Samples the quantum circuit at every barrier and uses the state properties to create a silent video (.mp4). No music is generated using this method.

Parameters:

  • quantum_circuit (QuantumCircuit) – The qiskit QuantumCircuit.

  • output_manager (DataManager) – The data manager to use for saving the video and all of its pieces.

  • rhythm (Optional[List[Tuple[int, int]]]) – A list of tuples for the length and rest times of each sound in units of ticks (480 ticks is 1 second). If None, then each sound length and rest time will be set to (note_sound, rest_time) = (240, 0).

  • noise_model (NoiseModel) – qiskit NoiseModel.
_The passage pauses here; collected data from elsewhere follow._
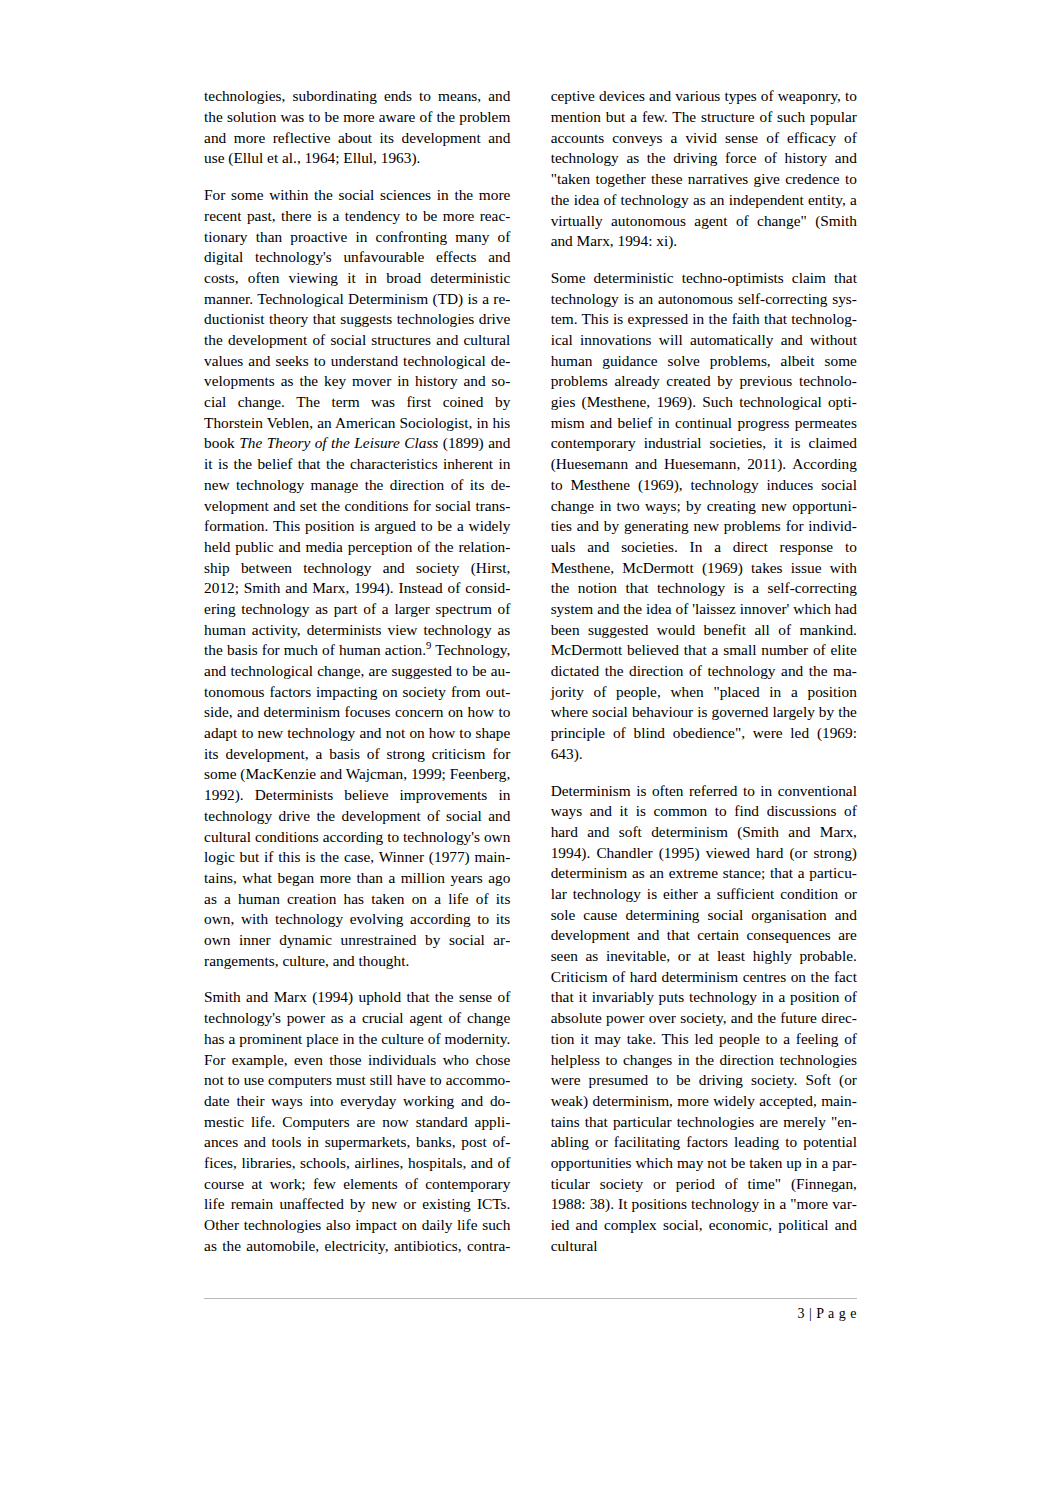technologies, subordinating ends to means, and the solution was to be more aware of the problem and more reflective about its development and use (Ellul et al., 1964; Ellul, 1963).
For some within the social sciences in the more recent past, there is a tendency to be more reactionary than proactive in confronting many of digital technology's unfavourable effects and costs, often viewing it in broad deterministic manner. Technological Determinism (TD) is a reductionist theory that suggests technologies drive the development of social structures and cultural values and seeks to understand technological developments as the key mover in history and social change. The term was first coined by Thorstein Veblen, an American Sociologist, in his book The Theory of the Leisure Class (1899) and it is the belief that the characteristics inherent in new technology manage the direction of its development and set the conditions for social transformation. This position is argued to be a widely held public and media perception of the relationship between technology and society (Hirst, 2012; Smith and Marx, 1994). Instead of considering technology as part of a larger spectrum of human activity, determinists view technology as the basis for much of human action.9 Technology, and technological change, are suggested to be autonomous factors impacting on society from outside, and determinism focuses concern on how to adapt to new technology and not on how to shape its development, a basis of strong criticism for some (MacKenzie and Wajcman, 1999; Feenberg, 1992). Determinists believe improvements in technology drive the development of social and cultural conditions according to technology's own logic but if this is the case, Winner (1977) maintains, what began more than a million years ago as a human creation has taken on a life of its own, with technology evolving according to its own inner dynamic unrestrained by social arrangements, culture, and thought.
Smith and Marx (1994) uphold that the sense of technology's power as a crucial agent of change has a prominent place in the culture of modernity. For example, even those individuals who chose not to use computers must still have to accommodate their ways into everyday working and domestic life. Computers are now standard appliances and tools in supermarkets, banks, post offices, libraries, schools, airlines, hospitals, and of course at work; few elements of contemporary life remain unaffected by new or existing ICTs. Other technologies also impact on daily life such as the automobile, electricity, antibiotics, contraceptive devices and various types of weaponry, to mention but a few. The structure of such popular accounts conveys a vivid sense of efficacy of technology as the driving force of history and "taken together these narratives give credence to the idea of technology as an independent entity, a virtually autonomous agent of change" (Smith and Marx, 1994: xi).
Some deterministic techno-optimists claim that technology is an autonomous self-correcting system. This is expressed in the faith that technological innovations will automatically and without human guidance solve problems, albeit some problems already created by previous technologies (Mesthene, 1969). Such technological optimism and belief in continual progress permeates contemporary industrial societies, it is claimed (Huesemann and Huesemann, 2011). According to Mesthene (1969), technology induces social change in two ways; by creating new opportunities and by generating new problems for individuals and societies. In a direct response to Mesthene, McDermott (1969) takes issue with the notion that technology is a self-correcting system and the idea of 'laissez innover' which had been suggested would benefit all of mankind. McDermott believed that a small number of elite dictated the direction of technology and the majority of people, when "placed in a position where social behaviour is governed largely by the principle of blind obedience", were led (1969: 643).
Determinism is often referred to in conventional ways and it is common to find discussions of hard and soft determinism (Smith and Marx, 1994). Chandler (1995) viewed hard (or strong) determinism as an extreme stance; that a particular technology is either a sufficient condition or sole cause determining social organisation and development and that certain consequences are seen as inevitable, or at least highly probable. Criticism of hard determinism centres on the fact that it invariably puts technology in a position of absolute power over society, and the future direction it may take. This led people to a feeling of helpless to changes in the direction technologies were presumed to be driving society. Soft (or weak) determinism, more widely accepted, maintains that particular technologies are merely "enabling or facilitating factors leading to potential opportunities which may not be taken up in a particular society or period of time" (Finnegan, 1988: 38). It positions technology in a "more varied and complex social, economic, political and cultural
3 | P a g e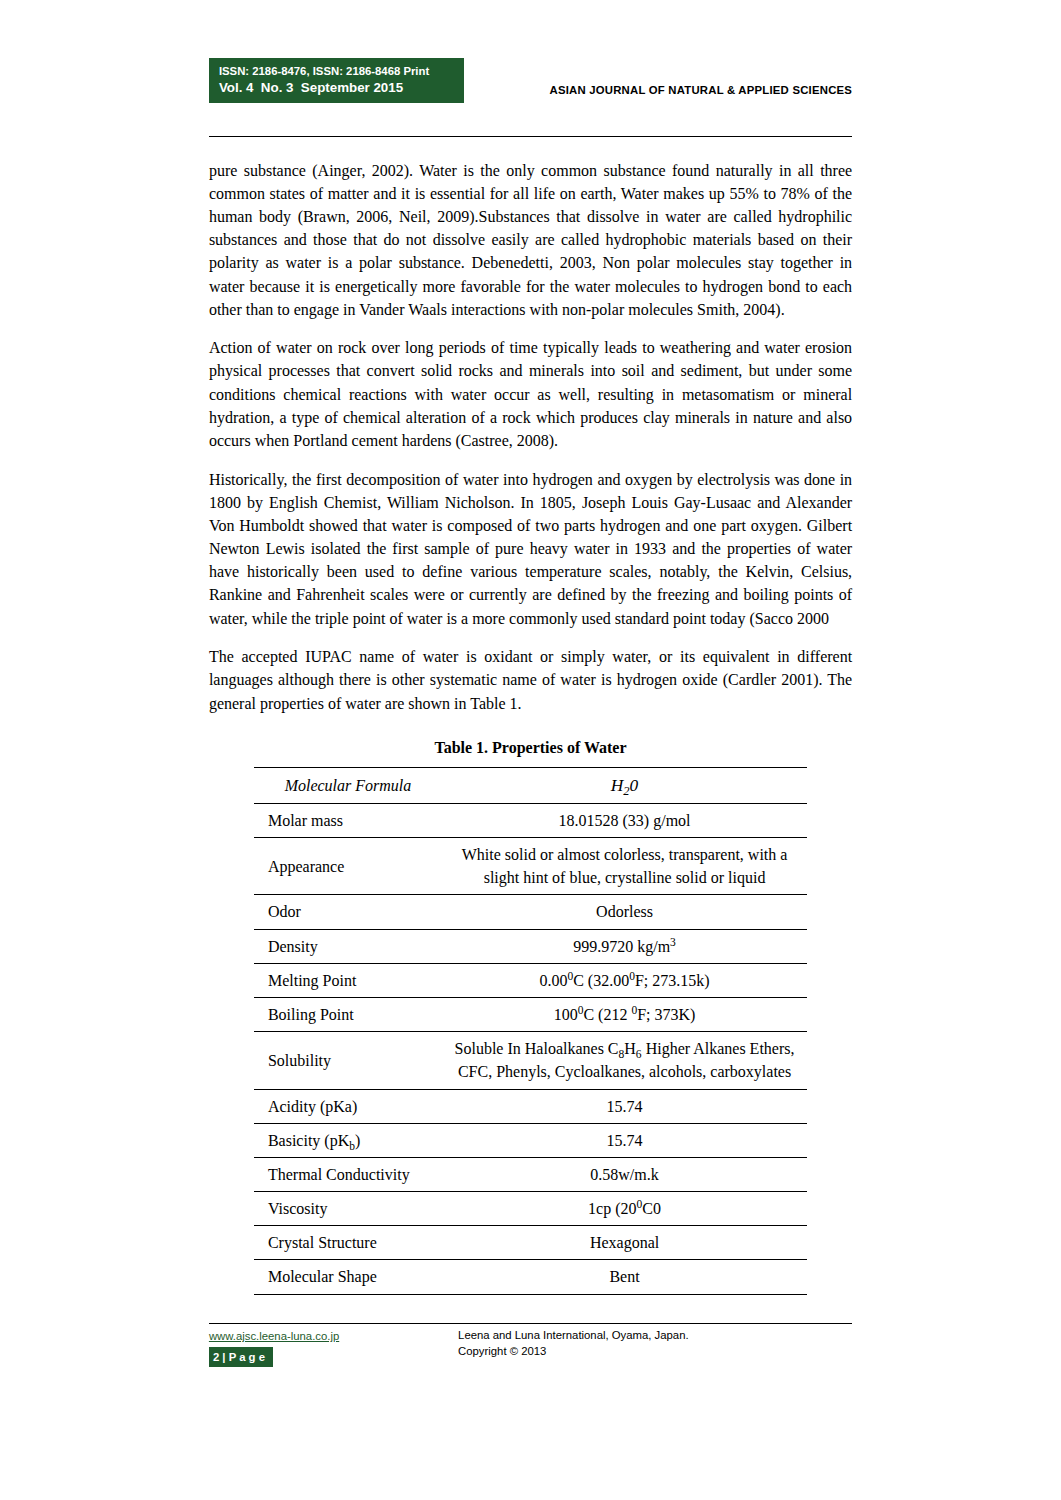ISSN: 2186-8476, ISSN: 2186-8468 Print
Vol. 4 No. 3 September 2015
Asian Journal of Natural & Applied Sciences
pure substance (Ainger, 2002). Water is the only common substance found naturally in all three common states of matter and it is essential for all life on earth, Water makes up 55% to 78% of the human body (Brawn, 2006, Neil, 2009).Substances that dissolve in water are called hydrophilic substances and those that do not dissolve easily are called hydrophobic materials based on their polarity as water is a polar substance. Debenedetti, 2003, Non polar molecules stay together in water because it is energetically more favorable for the water molecules to hydrogen bond to each other than to engage in Vander Waals interactions with non-polar molecules Smith, 2004).
Action of water on rock over long periods of time typically leads to weathering and water erosion physical processes that convert solid rocks and minerals into soil and sediment, but under some conditions chemical reactions with water occur as well, resulting in metasomatism or mineral hydration, a type of chemical alteration of a rock which produces clay minerals in nature and also occurs when Portland cement hardens (Castree, 2008).
Historically, the first decomposition of water into hydrogen and oxygen by electrolysis was done in 1800 by English Chemist, William Nicholson. In 1805, Joseph Louis Gay-Lusaac and Alexander Von Humboldt showed that water is composed of two parts hydrogen and one part oxygen. Gilbert Newton Lewis isolated the first sample of pure heavy water in 1933 and the properties of water have historically been used to define various temperature scales, notably, the Kelvin, Celsius, Rankine and Fahrenheit scales were or currently are defined by the freezing and boiling points of water, while the triple point of water is a more commonly used standard point today (Sacco 2000
The accepted IUPAC name of water is oxidant or simply water, or its equivalent in different languages although there is other systematic name of water is hydrogen oxide (Cardler 2001). The general properties of water are shown in Table 1.
Table 1. Properties of Water
| Molecular Formula | H 2 0 |
| --- | --- |
| Molar mass | 18.01528 (33) g/mol |
| Appearance | White solid or almost colorless, transparent, with a slight hint of blue, crystalline solid or liquid |
| Odor | Odorless |
| Density | 999.9720 kg/m 3 |
| Melting Point | 0.00 0 C (32.00 0 F; 273.15k) |
| Boiling Point | 100 0 C (212 0 F; 373K) |
| Solubility | Soluble In Haloalkanes C 8 H 6 Higher Alkanes Ethers, CFC, Phenyls, Cycloalkanes, alcohols, carboxylates |
| Acidity (pKa) | 15.74 |
| Basicity (pK b ) | 15.74 |
| Thermal Conductivity | 0.58w/m.k |
| Viscosity | 1cp (20 0 C0 |
| Crystal Structure | Hexagonal |
| Molecular Shape | Bent |
www.ajsc.leena-luna.co.jp
2 | P a g e
Leena and Luna International, Oyama, Japan.
Copyright © 2013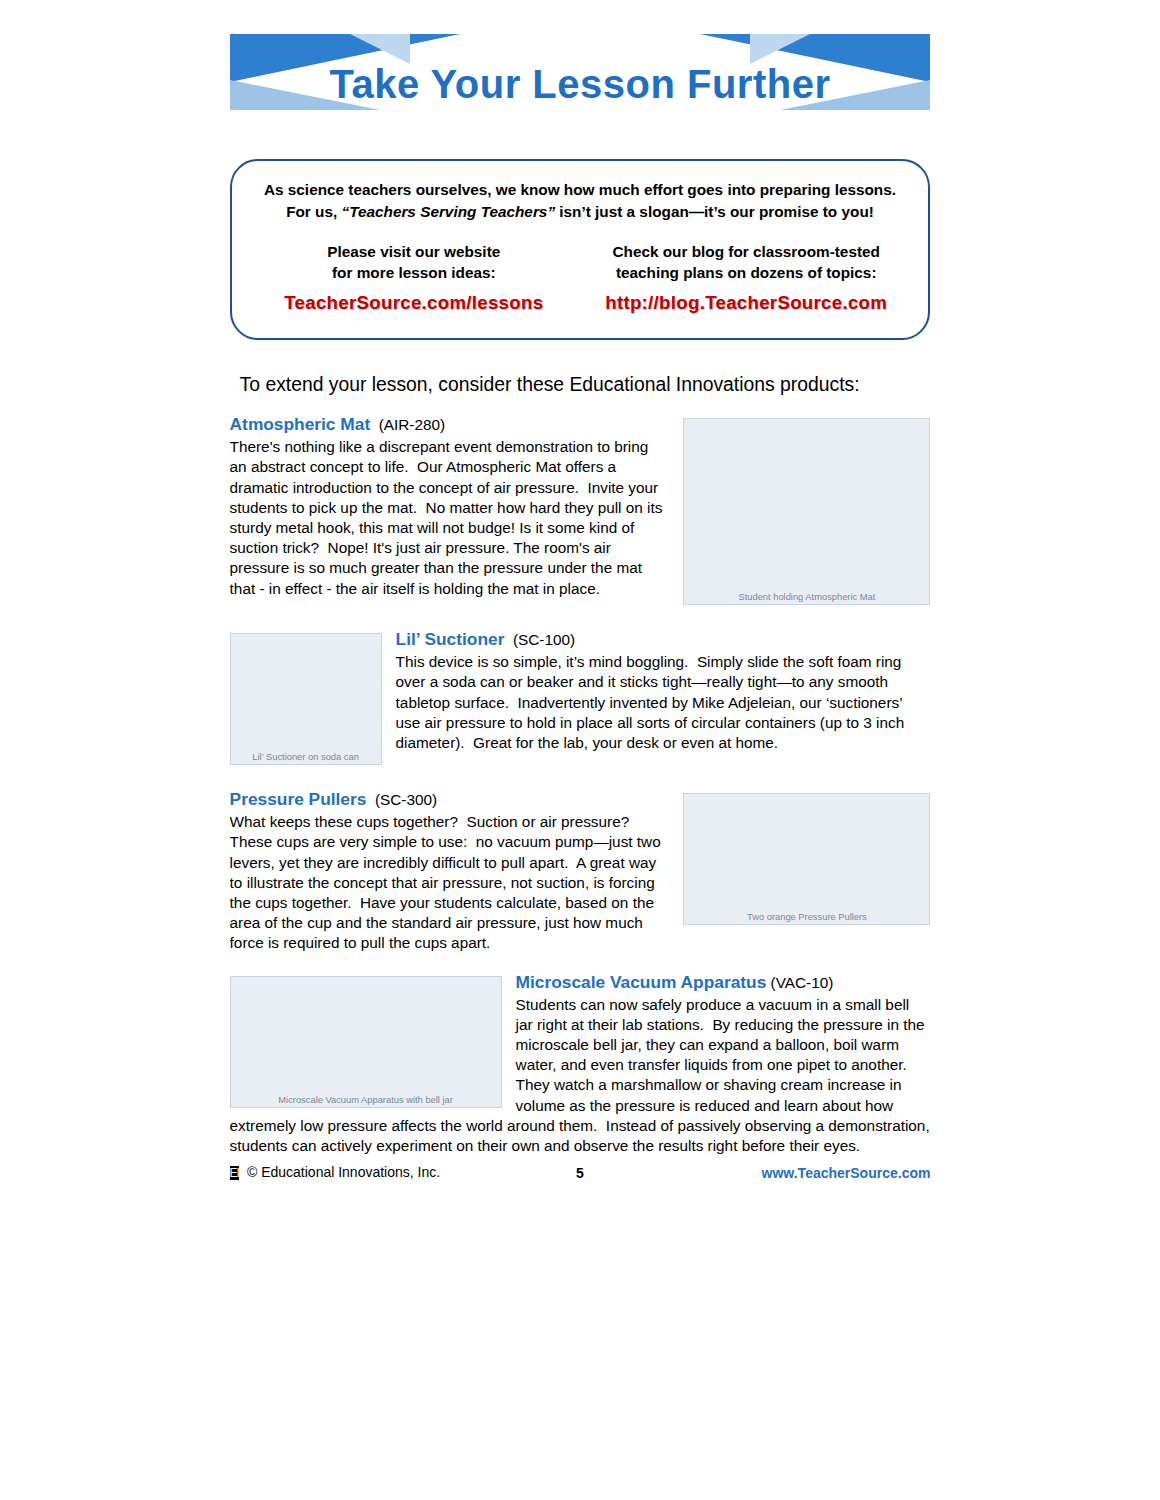Take Your Lesson Further
As science teachers ourselves, we know how much effort goes into preparing lessons.
For us, “Teachers Serving Teachers” isn’t just a slogan—it’s our promise to you!
Please visit our website
for more lesson ideas: TeacherSource.com/lessons
Check our blog for classroom-tested
teaching plans on dozens of topics: http://blog.TeacherSource.com
To extend your lesson, consider these Educational Innovations products:
Student holding Atmospheric Mat
Atmospheric Mat
(AIR-280)
There's nothing like a discrepant event demonstration to bring an abstract concept to life. Our Atmospheric Mat offers a dramatic introduction to the concept of air pressure. Invite your students to pick up the mat. No matter how hard they pull on its sturdy metal hook, this mat will not budge! Is it some kind of suction trick? Nope! It's just air pressure. The room's air pressure is so much greater than the pressure under the mat that - in effect - the air itself is holding the mat in place.
Lil’ Suctioner on soda can
Lil’ Suctioner
(SC-100)
This device is so simple, it’s mind boggling. Simply slide the soft foam ring over a soda can or beaker and it sticks tight—really tight—to any smooth tabletop surface. Inadvertently invented by Mike Adjeleian, our ‘suctioners’ use air pressure to hold in place all sorts of circular containers (up to 3 inch diameter). Great for the lab, your desk or even at home.
Two orange Pressure Pullers
Pressure Pullers
(SC-300)
What keeps these cups together? Suction or air pressure? These cups are very simple to use: no vacuum pump—just two levers, yet they are incredibly difficult to pull apart. A great way to illustrate the concept that air pressure, not suction, is forcing the cups together. Have your students calculate, based on the area of the cup and the standard air pressure, just how much force is required to pull the cups apart.
Microscale Vacuum Apparatus with bell jar
Microscale Vacuum Apparatus
(VAC-10)
Students can now safely produce a vacuum in a small bell jar right at their lab stations. By reducing the pressure in the microscale bell jar, they can expand a balloon, boil warm water, and even transfer liquids from one pipet to another. They watch a marshmallow or shaving cream increase in volume as the pressure is reduced and learn about how extremely low pressure affects the world around them. Instead of passively observing a demonstration, students can actively experiment on their own and observe the results right before their eyes.
EI© Educational Innovations, Inc.
5
www.TeacherSource.com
If None then no noise will be used in the simulations.

  • note_map (Callable[[int], int]) – Converts state number to a note number where 60 is middle C.

  • invert_colours (bool) – Whether to render the video in dark mode.

  • fps (int) – The frames per second of the output video.

  • vpr (Union[float, Callable[[int], float], None]) – Propotion of vertical space that the circuit will occupy. Can be a float or a function that maps qubit_count (int) to float.

  • smooth_transitions (bool) – Whether to smoothly animate between histogram frames. Significantly increased render time.

  • phase_marker (bool) – Whether to draw lines on the phase wheel indicating phases of the primary pure state.

qmuvi.get_instrument_collection(collection_name)[source]

Returns a list of instruments as ints defined by the General MIDI standard.

Instrument collections:

‘piano’: list(range(1,9)), ‘tuned_perc’: list(range(9,17)), ‘organ’: list(range(17,25)), ‘guitar’: list(range(25,33)), ‘bass’: list(range(33,41)), ‘strings’: list(range(41,49)), ‘ensemble’: list(range(49,57)), ‘brass’: list(range(57,65)), ‘reed’: list(range(65,73)), ‘pipe’: list(range(73,81)), ‘synth_lead’: list(range(81,89)), ‘synth_pad’: list(range(89,97)), ‘synth_effects’: list(range(97,105)), ‘ethnic’: list(range(105,113)), ‘percussive’: list(range(113,121)), ‘sound_effects’: list(range(121,128)), ‘windband’: [74,69,72,67,57,58,71,59]

Parameters:

collection_name (str) – The name of the instrument collection.

Return type:

List[int]

Returns:

A list of instruments from the given instrument collection name.